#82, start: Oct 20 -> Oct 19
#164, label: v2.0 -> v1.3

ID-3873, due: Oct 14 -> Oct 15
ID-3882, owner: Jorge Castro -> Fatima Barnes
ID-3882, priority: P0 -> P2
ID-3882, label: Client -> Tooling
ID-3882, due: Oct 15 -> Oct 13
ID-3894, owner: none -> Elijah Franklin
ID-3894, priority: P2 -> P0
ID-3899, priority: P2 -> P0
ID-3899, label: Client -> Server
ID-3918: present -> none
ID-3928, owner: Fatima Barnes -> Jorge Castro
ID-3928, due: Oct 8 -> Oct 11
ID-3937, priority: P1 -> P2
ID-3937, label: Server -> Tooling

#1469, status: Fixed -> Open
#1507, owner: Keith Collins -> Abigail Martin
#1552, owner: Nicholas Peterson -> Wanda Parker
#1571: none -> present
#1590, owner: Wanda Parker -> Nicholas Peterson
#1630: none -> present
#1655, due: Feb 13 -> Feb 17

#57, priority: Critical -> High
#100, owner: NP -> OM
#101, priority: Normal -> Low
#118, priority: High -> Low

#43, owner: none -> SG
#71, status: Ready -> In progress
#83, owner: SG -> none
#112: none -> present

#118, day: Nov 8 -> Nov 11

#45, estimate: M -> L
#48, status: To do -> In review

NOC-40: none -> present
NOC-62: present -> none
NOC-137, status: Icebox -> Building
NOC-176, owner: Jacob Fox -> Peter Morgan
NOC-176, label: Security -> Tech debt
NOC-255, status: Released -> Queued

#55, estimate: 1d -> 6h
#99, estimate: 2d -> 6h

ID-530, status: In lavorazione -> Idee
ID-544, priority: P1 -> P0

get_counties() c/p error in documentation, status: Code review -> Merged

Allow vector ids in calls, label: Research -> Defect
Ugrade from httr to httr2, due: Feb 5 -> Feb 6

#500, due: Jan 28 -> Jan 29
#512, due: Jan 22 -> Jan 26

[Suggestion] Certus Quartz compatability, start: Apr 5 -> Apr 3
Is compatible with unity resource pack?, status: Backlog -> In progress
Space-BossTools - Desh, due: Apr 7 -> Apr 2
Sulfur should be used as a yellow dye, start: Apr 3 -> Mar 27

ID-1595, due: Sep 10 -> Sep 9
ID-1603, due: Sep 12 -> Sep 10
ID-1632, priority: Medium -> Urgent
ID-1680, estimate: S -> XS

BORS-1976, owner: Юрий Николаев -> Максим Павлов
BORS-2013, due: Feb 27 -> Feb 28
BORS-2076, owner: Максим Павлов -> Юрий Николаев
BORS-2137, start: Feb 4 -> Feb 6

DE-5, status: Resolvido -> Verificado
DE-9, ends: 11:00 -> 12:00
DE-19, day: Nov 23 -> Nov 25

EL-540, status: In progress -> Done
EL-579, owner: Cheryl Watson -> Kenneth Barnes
++++++
**WORK TASK:**
Nothing but the lines from the start of the data through the line holding "ID-3918: present -> none" should be restated, and each one exactly.

**EXERCISE SOLUTION:**
#82, start: Oct 20 -> Oct 19
#164, label: v2.0 -> v1.3

ID-3873, due: Oct 14 -> Oct 15
ID-3882, owner: Jorge Castro -> Fatima Barnes
ID-3882, priority: P0 -> P2
ID-3882, label: Client -> Tooling
ID-3882, due: Oct 15 -> Oct 13
ID-3894, owner: none -> Elijah Franklin
ID-3894, priority: P2 -> P0
ID-3899, priority: P2 -> P0
ID-3899, label: Client -> Server
ID-3918: present -> none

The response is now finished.